I was wondering if anyone in the Julia community has looked at CPL, a new programming language about which a paper was published on the arXiv recently. It seems similar to Fortran, but I may be wrong.
Where do Julia users see it fitting in among scientific computing languages?
Looks like roughly a cross between C and Fortran with a few improvements like not needing header files. The other major feature described is that pointer reference and dereference operations are done automatically for you a lot of the time, which doesn’t seem like all that big a win to me. The fact that the language has first class arrays and pointers that belong to them and are bounds checked is nice. The syntax choices like allowing anything at all to separate function arguments, seem kind of dubious. Overall this would certainly have been a pleasant improvement on C/Fortran for array programming in 1993.
There is little room for a static general programming language designed for scientific computation in 2020. C/Fortran/C++ already do a good job at providing minimal abstraction and optimizing numerical programs. Making the syntax prettier doesn’t make much sense.

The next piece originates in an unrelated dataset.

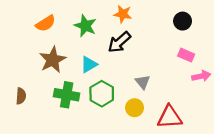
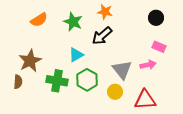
brown star: (53, 60) -> (30, 61), moved
pink arrow: (201, 76) -> (148, 65), moved
gray triangle: (143, 82) -> (122, 70), size x1.5

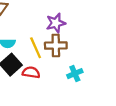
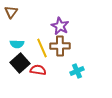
purple star: (56, 23) -> (60, 26), turned -30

I think one future direction of the scientific computation is to do more code generation and micro optimization, which is not quite well studied and doable before the widespread of LLVM. We already know how to design a optimized program in a static type system. However, for some specific problems it would be helpful to spend some time to compile a specialized code and apply some special transformation. Traditionally this is done by some DSLs. But DSL doesn’t share a common internal IR, which is not composable. In Julia, optimizations can be provided as a library function or macro, e.g. LoopVectorization.jl, so they act just like a compiler pass, which lowers the threshold for people to optimize their codes.